Reproduce every entry word for word. Drop all pictures from the copy.

RECORDS TO USE Start Marker

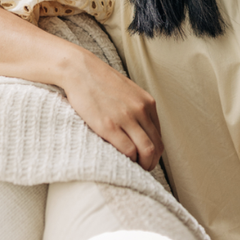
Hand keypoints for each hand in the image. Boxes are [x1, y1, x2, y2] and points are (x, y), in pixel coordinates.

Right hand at [59, 52, 163, 170]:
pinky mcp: (109, 126)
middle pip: (156, 145)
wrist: (80, 70)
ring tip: (134, 169)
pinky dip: (128, 161)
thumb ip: (137, 108)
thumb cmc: (100, 82)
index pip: (159, 136)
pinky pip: (127, 150)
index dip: (154, 152)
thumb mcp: (128, 92)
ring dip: (143, 164)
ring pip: (146, 150)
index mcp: (147, 103)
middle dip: (151, 162)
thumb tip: (141, 130)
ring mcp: (126, 118)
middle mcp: (141, 110)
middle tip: (142, 169)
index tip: (146, 159)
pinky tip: (121, 162)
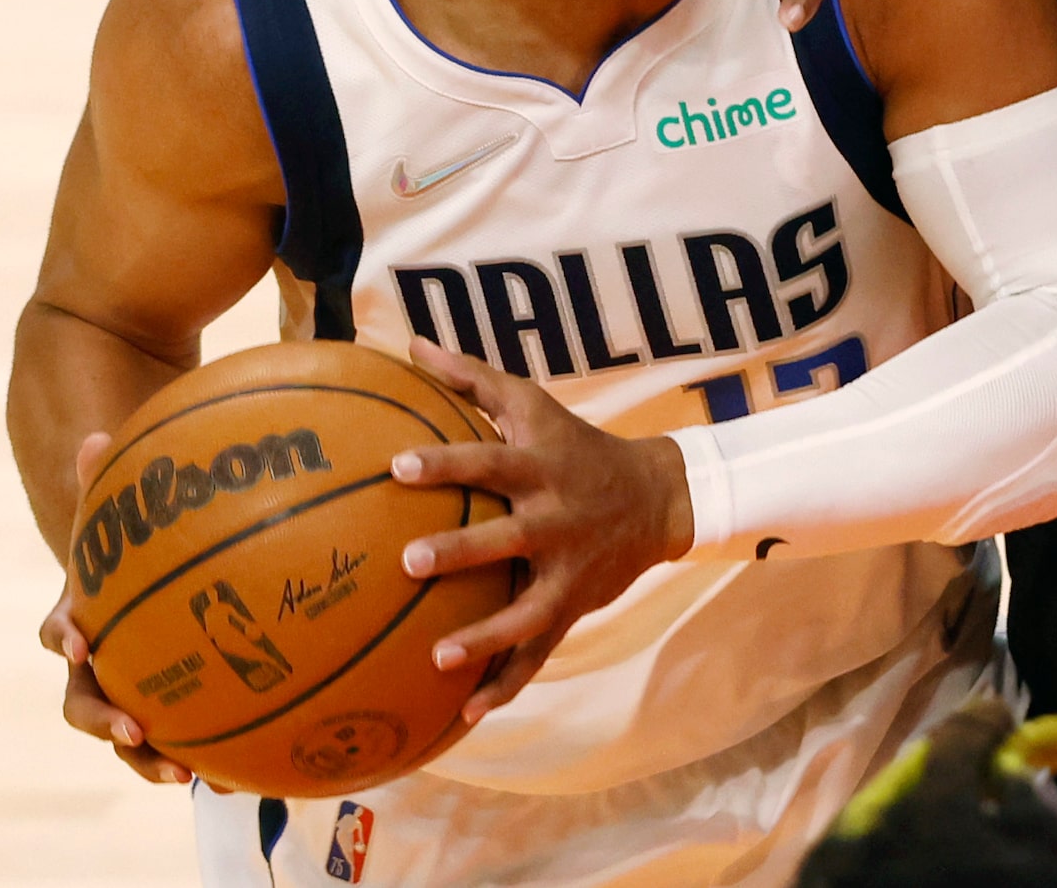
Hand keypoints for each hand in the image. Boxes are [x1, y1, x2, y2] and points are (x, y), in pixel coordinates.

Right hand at [39, 430, 195, 785]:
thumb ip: (112, 477)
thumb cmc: (133, 533)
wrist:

RECORDS TO USE End Marker

• SOLUTION:
Hand keypoints for each hand in the image. Boxes are [x1, y1, x2, y2] and points are (x, y), in pixel coordinates.

Right hand at [59, 52, 163, 170]:
pinky mcp: (109, 126)
middle pip: (156, 145)
wrist: (80, 70)
ring tip: (134, 169)
pinky dip: (128, 161)
thumb ip: (137, 108)
thumb cmc: (100, 82)
index pip: (159, 136)
pinky pip: (127, 150)
index dip: (154, 152)
thumb mcp: (128, 92)
ring dip: (143, 164)
ring pip: (146, 150)
index mcp: (147, 103)
middle dip: (151, 162)
thumb tip: (141, 130)
ring mcp: (126, 118)
middle mcp: (141, 110)
middle tip: (142, 169)
index tip: (146, 159)
pinky tip: (121, 162)
Hand keypoints for each hand in the image. Boxes are [x1, y1, x2, y2] and points are (x, y), in pixel coordinates.

Right hand at [39, 430, 195, 785]:
thumb ip: (112, 477)
thumb cmc: (133, 533)
wrist:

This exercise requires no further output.